As I Wind My Way Toward Total Media Dominance (and a word or two to my recent commentators)
I am soooo late preparing for this flight I’m catching tomorrow morning to South Bend, Indiana, where, on Thursday morning (May 31), I’m due at the television studios of The Harvest Show. If you watch the hour-long broadcast on Thursday, you will at some point therein see me, being (I hope) Casual Yet Engaging, as I get interviewed about my book I’m OK--You’re Not. (Linking like that to the book’s Amazon page: Cheesy, Opportunistic Intrusion, or Legitimately Helpful? You be the judge! Cuz I can never tell.)
My wife Cat is coming with me. That way I have a much better chance of actually arriving at the studio on time Thursday morning. Or at all, for that matter. Cat is outstanding with maps and directions. I, on the other hand, am always completely confident that the way the car is facing at the time is the way I should drive. It always just seems to make sense. It very rarely proves to, though. So we make a good team.
Check out The Harvest Show. This is from the Information Sheet I guess they send upcoming guests about the show, and giving them directions and stuff:
"Generally speaking, the program airs at 9 AM (EST) then is replayed at 10pm and 2 AM Check your local listings to confirm. We have North American coverage of approx. 46 million homes via DirecTV ch. 321, twelve LeSEA stations, cable, and syndication around the country. Our Middle East Television (METV) satellite reaches 73 million homes in Israel and 15 surrounding nations on channel 24 on cable to Israel. Far East TeleVision (FETV) airs LeSEA Broadcasting to approximately 4.3 billion people in Asia, Australia, all of Europe and Africa. Our European coverage is 78 million homes with the Wonderful Network, and 8 million homes in Argentina on Canal Luz. We also transmit on 5 shortwave stations to 1 billion shortwave radios on the planet."
Um. Right. So. The thing to do, is not forget to pack the antiperspirant.
Note to self: Figure out how to own that shortwave radio audience. Talk about untapped potential!
Note to people leaving the wonderful comments here: It’s not, as I’ve said, that I don’t want nonbelievers to be saved by Jesus. Of course I do; what Christian doesn’t? My point is that until someone asks me to share my faith with them, I should only love them, and trust the Holy Spirit to take care of the rest. You can’t talk anyone into being Christian; conversion is an emotional experience, not an intellectual one. No one (that is, no adult, in this culture) isn’t a Christian because they lack information about Christianity. Everyone has available to them, 24-7, all the information they could ever want or need about our faith. What I think nonbelievers don’t have enough of in their lives are Christians who “just” love them, who show true and thoughtful respect for who they are and what they believe--who, in other words, have clearly made their primary imperative fulfilling the very commandment Jesus said should be the believer’s primary imperative.
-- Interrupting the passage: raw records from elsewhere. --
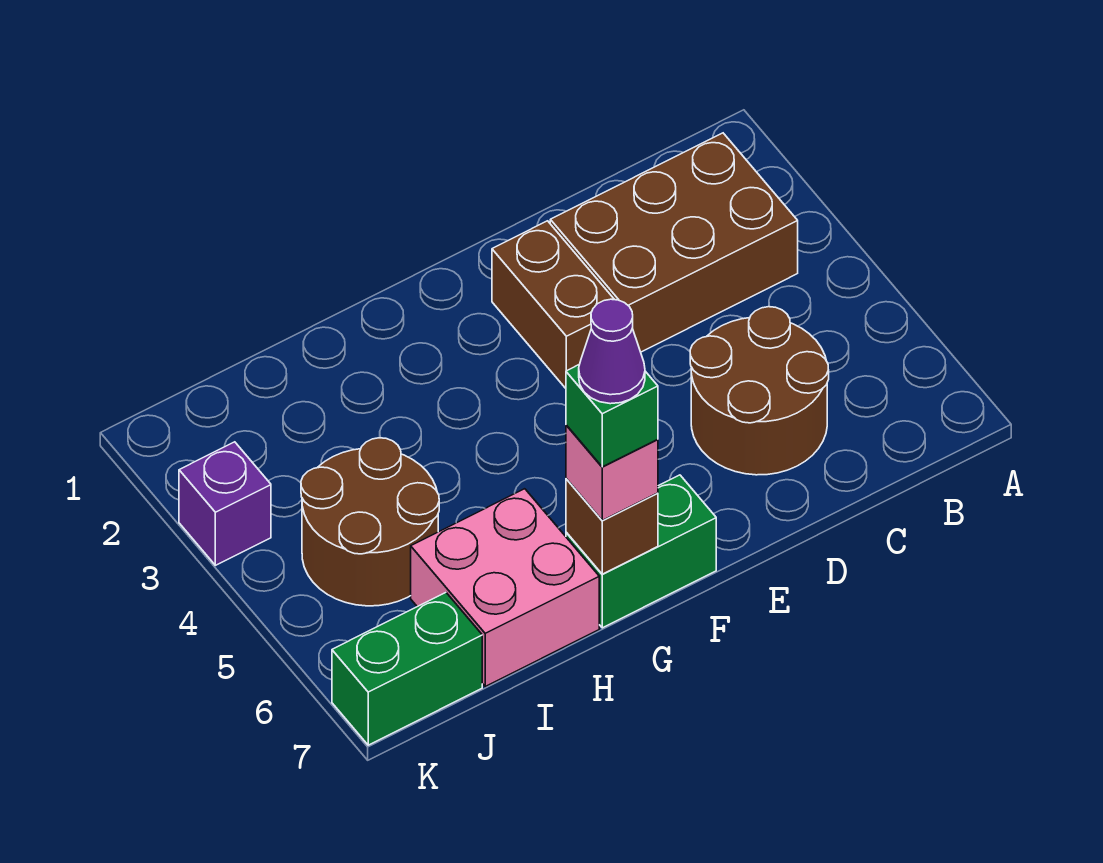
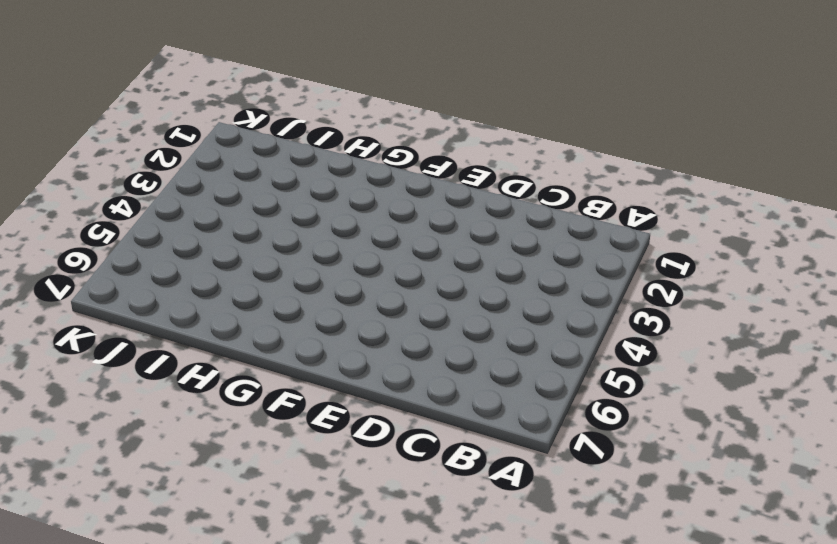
none -> brown 2x3 brick [550,133,798,352]
none -> brown 2x2 round brick [690,307,829,475]
none -> brown 1x2 brick [492,221,615,388]

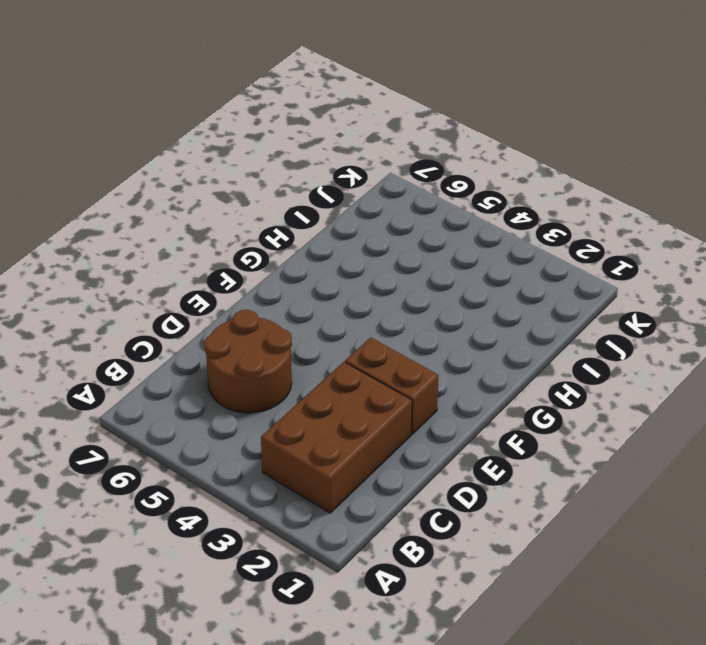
none -> green 1x2 brick [566,475,716,628]
none -> pink 2x2 brick [411,489,599,686]
none -> brown 2x2 round brick [301,438,439,606]

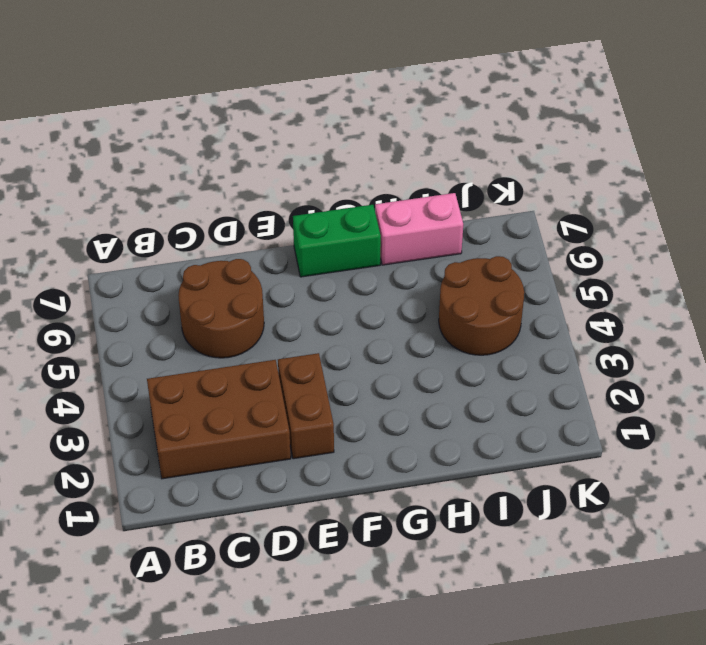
pink 1x2 brick [375,193,463,265] -> pink 2x2 brick [411,489,599,686]
none -> green 1x2 brick [332,593,482,745]
none -> purple 1x1 brick [179,442,271,565]
none -> brown 1x1 brick [566,479,658,574]

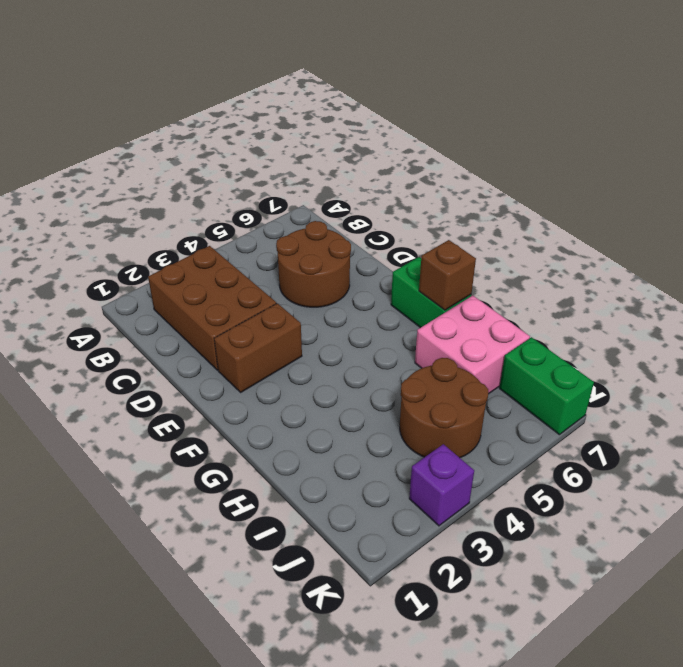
none -> pink 1x1 brick [566,425,658,520]
none -> green 1x1 brick [566,364,658,467]
none -> purple 1x1 cone [579,299,645,404]

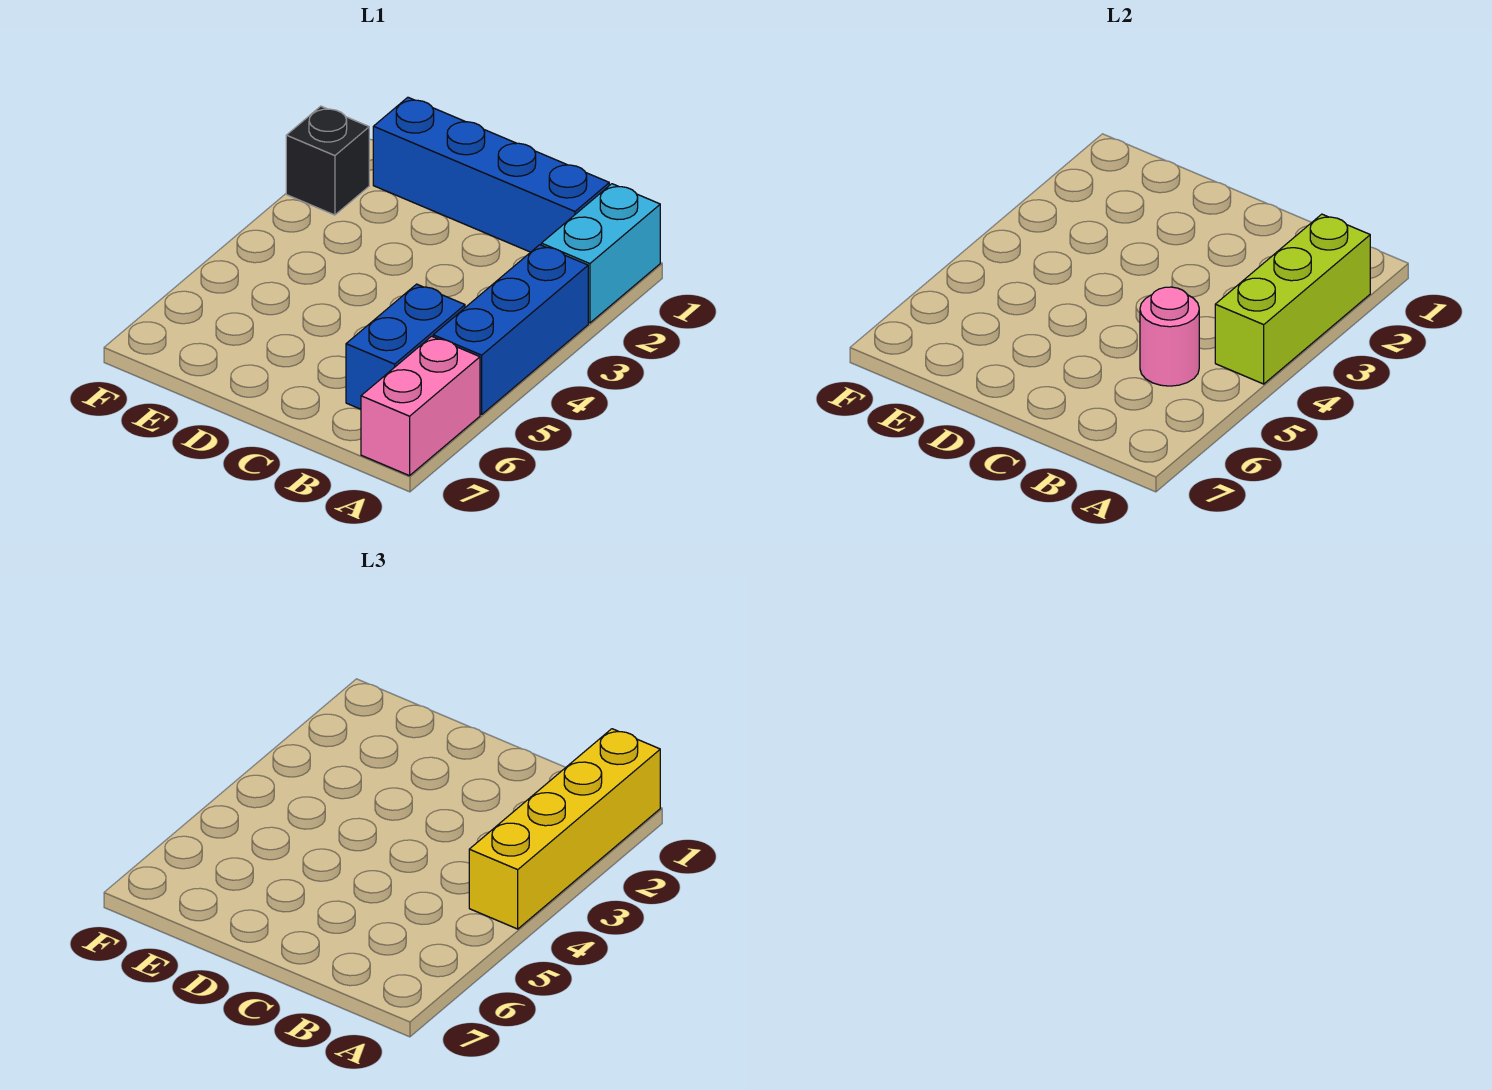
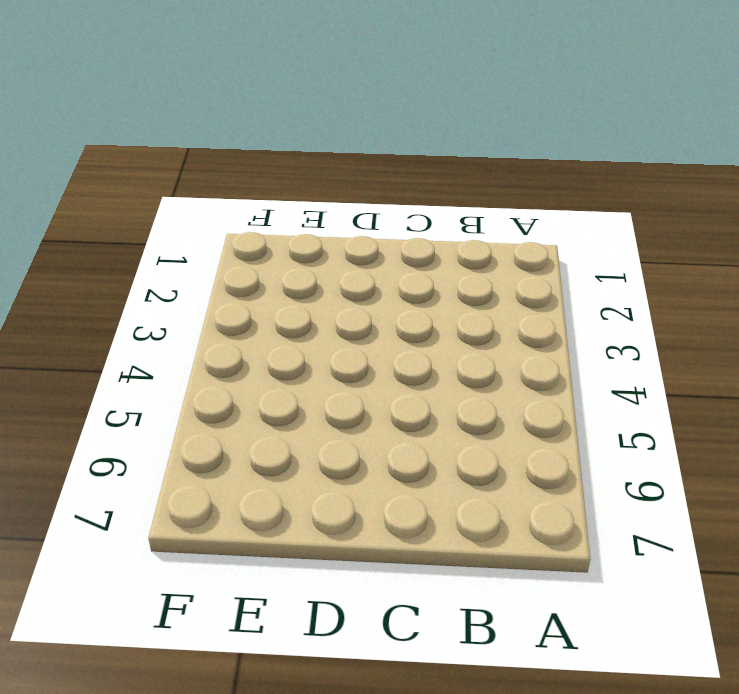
none -> cyan 1x2 brick [541,184,660,323]
none -> blue 1x3 brick [433,245,588,415]

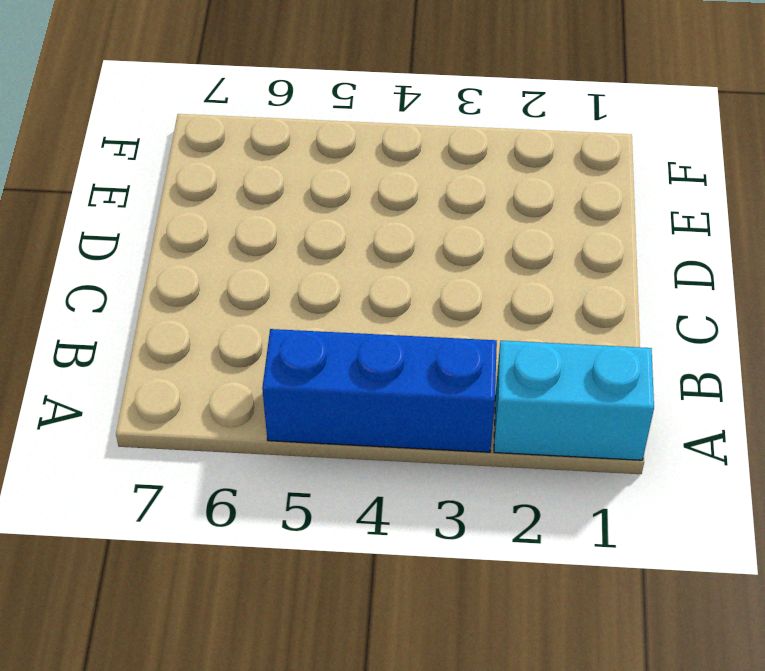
none -> pink 1x2 brick [361,336,480,476]
none -> blue 1x4 brick [373,97,609,252]

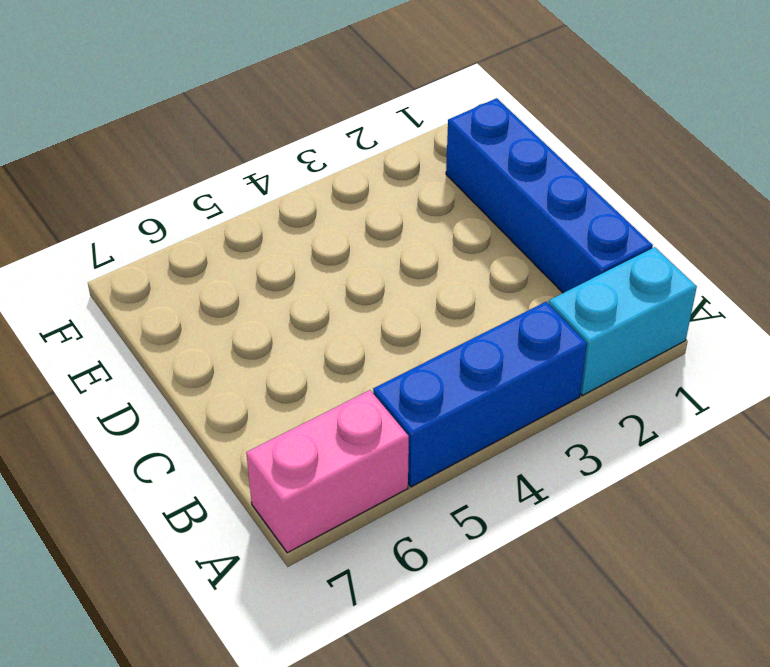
none -> blue 1x2 brick [346,284,465,409]
none -> black 1x1 brick [286,106,369,215]

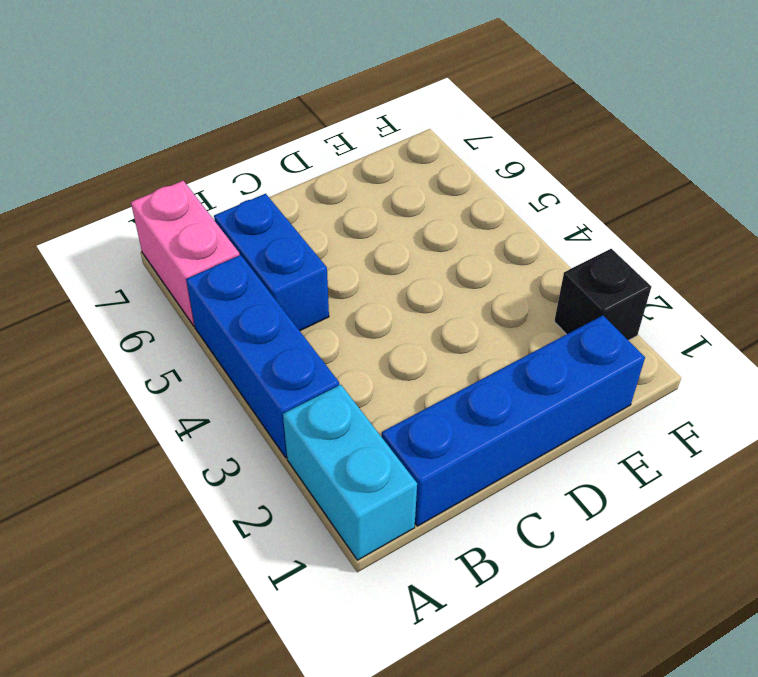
none -> lime 1x3 brick [1215,214,1370,384]
none -> pink 1x1 round brick [1140,287,1199,386]

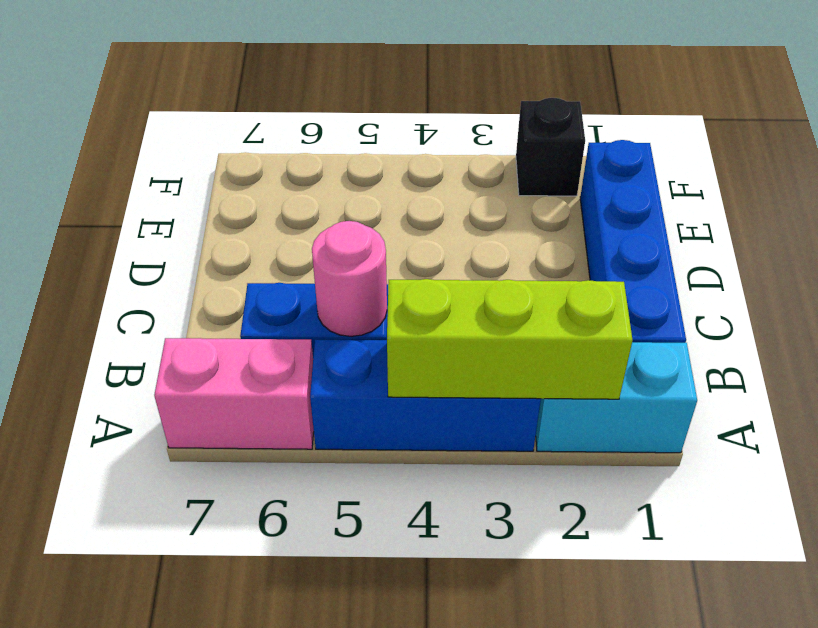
none -> yellow 1x4 brick [469,729,660,929]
Jesus didn’t say to love our neighbors once they convert. He said to love them, period. And that means respecting them, since love without respect is no love at all--it’s condescension. And if you respect someone, you don’t disrespect them--you don’t undermine that love--by telling them that they’re wrong about virtually everything that’s important in life. If you do tell them that--if you do try to convert someone who hasn’t first asked you for that kind of intimate, extremely personal input--then you will repel them away from you, the same way any of us would be repelled by someone telling us Christianity is wrong. And a person repelled from you is a person with whom you don’t have a relationship. Which means you can’t fulfill the Great Commandment with them. Which means that you’re directly disobeying the one, supreme, overriding directive given us by Jesus.
I mean … I’m not by nature an argumentative person. I don’t like having an opinion that makes people want to … write me a lot, to tell me how wrong I am. That’s just not me. But I just can’t see any way around this clear, simply logic. “The Great Commission and The Great Commandment are perfectly compatible” is an outstanding, heartwarming, inspiring theory. But as a practical reality, it falls apart just as quickly as it takes anyone to want to stop dealing with anyone--and especially with a stranger--who has insulted them.
But believe me, I’m totally open to how telling someone they’re wrong about whatever they believe isn’t insulting to them. That’s the language I would very, very much like to hear.
Anyway, all love to the commentators. I know everyone’s just trying to do right by the Lord. Together, we’ll figure it out.